== Brano proposto ==
Snyder e la luna ribelle: maneggiare il potere del Mito
«Un Re è un uomo, e un uomo può fallire o tradire ma un Mito è indistruttibile» questa la frase che riassume al meglio l’epopea di Rebel Moon il progetto in due film di Zack Snyder per Netflix di cui ad agosto sono state rilasciate le Director’s Cut. Frase pronunciata dal robot JC-1435, Jimmy, l’androide che si risveglia “passando al bosco” e che, sullo sfondo canonico di un’epopea fantascientifica alla I sette samurai, incarna al meglio lo spirito dell’opera.
Certo Zack Snyder è autore controverso. Da un lato ha saputo crearsi una forma di culto che ha reso possibile la Snyder’s Cut di Justice League, arrivata a quattro anni dal film del 2017 iniziato dallo stesso Snyder e completato da Joss Whedon con un taglio ben diverso da quello previsto inizialmente. Snyder’s Cut che ha reso giustizia all’afflato epico che Snyder voleva donare ai supereroi DC, ma che da parte della critica è stata considerata solo la dimostrazione dell’abilità di Snyder come promoter di sé stesso. Un regista che secondo alcuni sarebbe più abile su Twitter/X con uscite che assecondano (o provocano) la base di fan e detrattori. Ma comunque la si pensi in merito Snyder è tra i pochi artisti di massa della contemporaneità occidentale in grado di confrontarsi con l’idea di mito e di epica.
Come dimostra Rebel Moon specialmente nella versione estesa, opera in cui è ben evidente la capacità di Zack Snyder di saper confrontarsi con la costruzione del mito, in anni in cui le nuove epiche contemporanee (dal fumetto alla fantascienza) che arrivano dagli States sono in una fase decostruttiva prima ed autodistruttiva poi. Rebel Moon è la dimostrazione di una volontà tesa a combinare elementi e mitologie diverse per provare a forgiare una sorta di sincretismo dove convive di tutto.

== Dati mostrati ==
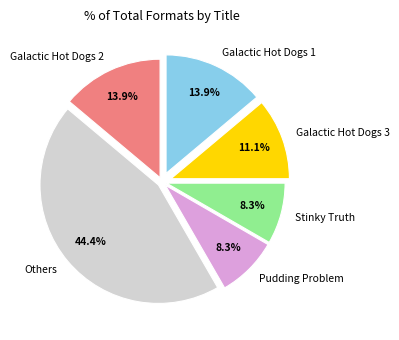

Does any single category account for the majority?

No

== Attività da svolgere ==
**1)** Riassumi in due frasi il brano su Rebel Moon di Zack Snyder.
**2)** Trascrivi dal brano su Rebel Moon il tratto che va da «Certo Zack Snyder» fino a «e di epica.».
**3)** Stabilisci se ciascuna affermazione concorda con il brano su Rebel Moon. Rispondi sì o no e cita alla lettera le parole del brano che lo decidono.
(a) Le Director's Cut di Rebel Moon sono state rilasciate ad agosto.
(b) Il film Justice League del 2017 fu completato dallo stesso Snyder.
(c) Le nuove epiche contemporanee che arrivano dagli States sono in una fase costruttiva.
Per rispondere ci si basa soltanto sul brano.

== Risultati ottenuti ==
**1)** Rebel Moon, il progetto in due film di Zack Snyder per Netflix, è riassunto al meglio dalla frase dell'androide Jimmy secondo cui un Re può fallire o tradire, mentre un Mito è indistruttibile. Snyder è un autore controverso, ritenuto dalla critica soprattutto un abile promoter di sé stesso, ma è tra i pochi artisti di massa occidentali capaci di confrontarsi con il mito e l'epica, come dimostra Rebel Moon combinando mitologie diverse in una sorta di sincretismo.

**2)**
Certo Zack Snyder è autore controverso. Da un lato ha saputo crearsi una forma di culto che ha reso possibile la Snyder’s Cut di Justice League, arrivata a quattro anni dal film del 2017 iniziato dallo stesso Snyder e completato da Joss Whedon con un taglio ben diverso da quello previsto inizialmente. Snyder’s Cut che ha reso giustizia all’afflato epico che Snyder voleva donare ai supereroi DC, ma che da parte della critica è stata considerata solo la dimostrazione dell’abilità di Snyder come promoter di sé stesso. Un regista che secondo alcuni sarebbe più abile su Twitter/X con uscite che assecondano (o provocano) la base di fan e detrattori. Ma comunque la si pensi in merito Snyder è tra i pochi artisti di massa della contemporaneità occidentale in grado di confrontarsi con l’idea di mito e di epica.

**3)**
(a) Sì: «di cui ad agosto sono state rilasciate le Director’s Cut».
(b) No: «iniziato dallo stesso Snyder e completato da Joss Whedon».
(c) No: «sono in una fase decostruttiva prima ed autodistruttiva poi».